Models with the optional Swivel 'n Go seating get two Captain's chairs in place of the three in the second row, which are marvellously comfortable.

The rearmost seats offer decent room and access is good, but for longer journeys they're really only suited for children and teenagers. There is however more room than most seven-seat people carriers.

All European Voyagers were made in Austria and they are plentiful on the secondhand market, with reasonable prices.

There is just one engine option, a 161 or later 178bhp, 2.8-litre four cylinder diesel with a standard six-speed automatic gearbox.

Drive is to the front wheels and performance is good, with reasonable refinement.

But economy is not the best, with an average of just 30mpg, and emissions are high at 207 grammes per kilometre of carbon dioxide.
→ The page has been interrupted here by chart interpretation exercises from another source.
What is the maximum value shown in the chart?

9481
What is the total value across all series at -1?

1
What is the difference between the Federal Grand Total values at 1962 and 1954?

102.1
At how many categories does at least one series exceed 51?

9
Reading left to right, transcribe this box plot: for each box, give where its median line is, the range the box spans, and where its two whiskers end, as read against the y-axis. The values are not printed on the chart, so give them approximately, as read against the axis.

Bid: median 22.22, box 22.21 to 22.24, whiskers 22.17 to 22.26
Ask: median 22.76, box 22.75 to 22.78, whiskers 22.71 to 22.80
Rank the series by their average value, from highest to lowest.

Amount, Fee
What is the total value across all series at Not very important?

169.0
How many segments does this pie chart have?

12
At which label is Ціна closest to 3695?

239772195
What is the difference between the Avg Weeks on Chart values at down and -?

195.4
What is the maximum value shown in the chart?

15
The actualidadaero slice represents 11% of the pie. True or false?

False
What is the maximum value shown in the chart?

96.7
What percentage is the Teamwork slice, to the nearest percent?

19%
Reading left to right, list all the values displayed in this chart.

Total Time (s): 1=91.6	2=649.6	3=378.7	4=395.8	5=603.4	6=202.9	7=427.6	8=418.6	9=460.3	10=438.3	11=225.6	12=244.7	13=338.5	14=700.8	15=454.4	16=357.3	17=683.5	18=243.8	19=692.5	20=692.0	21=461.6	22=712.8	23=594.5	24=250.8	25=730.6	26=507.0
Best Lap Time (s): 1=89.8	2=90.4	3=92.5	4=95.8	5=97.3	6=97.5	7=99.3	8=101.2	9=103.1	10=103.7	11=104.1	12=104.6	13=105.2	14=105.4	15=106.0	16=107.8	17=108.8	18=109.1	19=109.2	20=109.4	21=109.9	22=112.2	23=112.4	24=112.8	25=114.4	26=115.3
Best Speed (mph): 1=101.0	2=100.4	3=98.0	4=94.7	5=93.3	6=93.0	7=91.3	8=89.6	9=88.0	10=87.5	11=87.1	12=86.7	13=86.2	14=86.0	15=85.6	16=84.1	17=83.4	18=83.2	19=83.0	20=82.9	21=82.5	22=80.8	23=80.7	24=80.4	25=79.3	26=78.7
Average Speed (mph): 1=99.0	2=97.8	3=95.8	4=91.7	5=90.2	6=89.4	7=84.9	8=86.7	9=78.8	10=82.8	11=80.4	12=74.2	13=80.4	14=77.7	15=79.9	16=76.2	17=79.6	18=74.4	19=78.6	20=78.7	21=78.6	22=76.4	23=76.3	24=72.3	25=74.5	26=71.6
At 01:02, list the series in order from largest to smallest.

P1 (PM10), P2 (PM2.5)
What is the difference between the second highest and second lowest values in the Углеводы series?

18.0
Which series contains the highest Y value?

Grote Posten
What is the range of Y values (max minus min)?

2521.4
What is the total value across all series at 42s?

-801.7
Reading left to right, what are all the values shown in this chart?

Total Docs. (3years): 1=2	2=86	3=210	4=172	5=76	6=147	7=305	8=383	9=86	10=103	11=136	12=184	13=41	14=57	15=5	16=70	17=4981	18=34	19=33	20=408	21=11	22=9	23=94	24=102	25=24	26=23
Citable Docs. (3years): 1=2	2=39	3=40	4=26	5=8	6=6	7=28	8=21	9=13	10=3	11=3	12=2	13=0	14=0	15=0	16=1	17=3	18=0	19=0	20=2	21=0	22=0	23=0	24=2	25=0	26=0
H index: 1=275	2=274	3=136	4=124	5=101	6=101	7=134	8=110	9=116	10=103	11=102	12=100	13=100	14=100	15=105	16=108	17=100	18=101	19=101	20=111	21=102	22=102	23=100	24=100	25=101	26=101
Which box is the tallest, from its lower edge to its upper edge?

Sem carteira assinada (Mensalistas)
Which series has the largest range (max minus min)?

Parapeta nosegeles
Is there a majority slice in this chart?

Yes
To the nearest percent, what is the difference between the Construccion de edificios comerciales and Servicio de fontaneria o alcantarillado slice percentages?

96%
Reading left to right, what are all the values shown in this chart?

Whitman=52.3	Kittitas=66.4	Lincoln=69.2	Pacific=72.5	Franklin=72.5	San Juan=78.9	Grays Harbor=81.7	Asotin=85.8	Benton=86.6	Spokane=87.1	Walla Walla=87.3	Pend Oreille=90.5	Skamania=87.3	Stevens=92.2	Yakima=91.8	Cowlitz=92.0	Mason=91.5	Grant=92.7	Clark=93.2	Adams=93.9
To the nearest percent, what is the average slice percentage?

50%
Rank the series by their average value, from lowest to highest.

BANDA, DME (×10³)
The ride is comfortable over most surfaces, and even with all seven seats in place, there is still a reasonably good boot. Handling is sacrificed to ride comfort, but even so, there is not too much roll.

The gear selector is sensibly on the column, freeing up space, and the automatic gearbox makes for a very easy driving experience once you get used to the vehicle's size.

The seats have loads of combinations and permutations, and access into the middle and back rows is via two wide opening electric sliding doors.

Latterly, trim levels were SE. SR and Limited, and SE has alloys and an alarm, traction control, cruise, alloys, remote locking, heated mirrors, climate and a mobile phone.

The SR adds electric adjustment for the driver's seat, parking sensors and sat nav, while the Limited adds heated leather seats, electric adjustment for the front passenger, headlamp washers and more.

A flat floor throughout the cabin makes it more user friendly than some and the inside is vast.

Pay about £15,600 for a '13 13-reg SE, or £23,300 for a '15 15-reg Limited.